- Task instructions: Reproduce every line of the listing below without any change.

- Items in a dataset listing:
--- Begin ---
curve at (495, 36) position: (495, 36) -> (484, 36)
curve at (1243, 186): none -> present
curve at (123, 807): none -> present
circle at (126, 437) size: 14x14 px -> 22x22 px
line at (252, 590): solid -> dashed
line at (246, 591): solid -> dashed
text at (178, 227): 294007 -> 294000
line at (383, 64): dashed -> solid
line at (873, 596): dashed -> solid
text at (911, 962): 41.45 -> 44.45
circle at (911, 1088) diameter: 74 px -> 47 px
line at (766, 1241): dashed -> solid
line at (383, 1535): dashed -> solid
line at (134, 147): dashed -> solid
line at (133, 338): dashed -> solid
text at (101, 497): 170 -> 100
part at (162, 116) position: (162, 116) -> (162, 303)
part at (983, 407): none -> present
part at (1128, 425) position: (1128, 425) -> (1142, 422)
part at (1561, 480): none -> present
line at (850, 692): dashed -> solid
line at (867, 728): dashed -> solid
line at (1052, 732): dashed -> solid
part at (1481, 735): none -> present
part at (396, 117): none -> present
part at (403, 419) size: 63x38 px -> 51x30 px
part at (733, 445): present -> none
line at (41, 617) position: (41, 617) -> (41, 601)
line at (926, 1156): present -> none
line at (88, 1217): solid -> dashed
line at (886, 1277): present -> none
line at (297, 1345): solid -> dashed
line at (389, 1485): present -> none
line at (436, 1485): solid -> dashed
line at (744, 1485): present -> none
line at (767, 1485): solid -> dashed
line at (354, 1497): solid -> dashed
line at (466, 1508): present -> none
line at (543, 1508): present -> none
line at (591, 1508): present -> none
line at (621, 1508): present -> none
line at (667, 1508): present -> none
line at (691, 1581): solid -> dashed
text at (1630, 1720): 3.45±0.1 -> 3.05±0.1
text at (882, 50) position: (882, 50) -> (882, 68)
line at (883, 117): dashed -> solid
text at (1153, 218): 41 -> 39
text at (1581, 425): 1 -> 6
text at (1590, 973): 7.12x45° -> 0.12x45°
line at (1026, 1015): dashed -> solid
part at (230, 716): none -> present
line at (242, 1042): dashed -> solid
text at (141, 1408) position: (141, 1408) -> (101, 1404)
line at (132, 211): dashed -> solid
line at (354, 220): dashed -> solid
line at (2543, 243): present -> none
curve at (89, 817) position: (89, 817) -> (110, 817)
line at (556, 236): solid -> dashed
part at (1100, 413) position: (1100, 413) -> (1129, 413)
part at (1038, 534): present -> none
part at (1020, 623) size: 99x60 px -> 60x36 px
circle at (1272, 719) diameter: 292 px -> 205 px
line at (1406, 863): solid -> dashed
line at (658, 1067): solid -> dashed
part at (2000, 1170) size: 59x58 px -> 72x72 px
--- End ---
- Written response:
curve at (495, 36) position: (495, 36) -> (484, 36)
curve at (1243, 186): none -> present
curve at (123, 807): none -> present
circle at (126, 437) size: 14x14 px -> 22x22 px
line at (252, 590): solid -> dashed
line at (246, 591): solid -> dashed
text at (178, 227): 294007 -> 294000
line at (383, 64): dashed -> solid
line at (873, 596): dashed -> solid
text at (911, 962): 41.45 -> 44.45
circle at (911, 1088) diameter: 74 px -> 47 px
line at (766, 1241): dashed -> solid
line at (383, 1535): dashed -> solid
line at (134, 147): dashed -> solid
line at (133, 338): dashed -> solid
text at (101, 497): 170 -> 100
part at (162, 116) position: (162, 116) -> (162, 303)
part at (983, 407): none -> present
part at (1128, 425) position: (1128, 425) -> (1142, 422)
part at (1561, 480): none -> present
line at (850, 692): dashed -> solid
line at (867, 728): dashed -> solid
line at (1052, 732): dashed -> solid
part at (1481, 735): none -> present
part at (396, 117): none -> present
part at (403, 419) size: 63x38 px -> 51x30 px
part at (733, 445): present -> none
line at (41, 617) position: (41, 617) -> (41, 601)
line at (926, 1156): present -> none
line at (88, 1217): solid -> dashed
line at (886, 1277): present -> none
line at (297, 1345): solid -> dashed
line at (389, 1485): present -> none
line at (436, 1485): solid -> dashed
line at (744, 1485): present -> none
line at (767, 1485): solid -> dashed
line at (354, 1497): solid -> dashed
line at (466, 1508): present -> none
line at (543, 1508): present -> none
line at (591, 1508): present -> none
line at (621, 1508): present -> none
line at (667, 1508): present -> none
line at (691, 1581): solid -> dashed
text at (1630, 1720): 3.45±0.1 -> 3.05±0.1
text at (882, 50) position: (882, 50) -> (882, 68)
line at (883, 117): dashed -> solid
text at (1153, 218): 41 -> 39
text at (1581, 425): 1 -> 6
text at (1590, 973): 7.12x45° -> 0.12x45°
line at (1026, 1015): dashed -> solid
part at (230, 716): none -> present
line at (242, 1042): dashed -> solid
text at (141, 1408) position: (141, 1408) -> (101, 1404)
line at (132, 211): dashed -> solid
line at (354, 220): dashed -> solid
line at (2543, 243): present -> none
curve at (89, 817) position: (89, 817) -> (110, 817)
line at (556, 236): solid -> dashed
part at (1100, 413) position: (1100, 413) -> (1129, 413)
part at (1038, 534): present -> none
part at (1020, 623) size: 99x60 px -> 60x36 px
circle at (1272, 719) diameter: 292 px -> 205 px
line at (1406, 863): solid -> dashed
line at (658, 1067): solid -> dashed
part at (2000, 1170) size: 59x58 px -> 72x72 px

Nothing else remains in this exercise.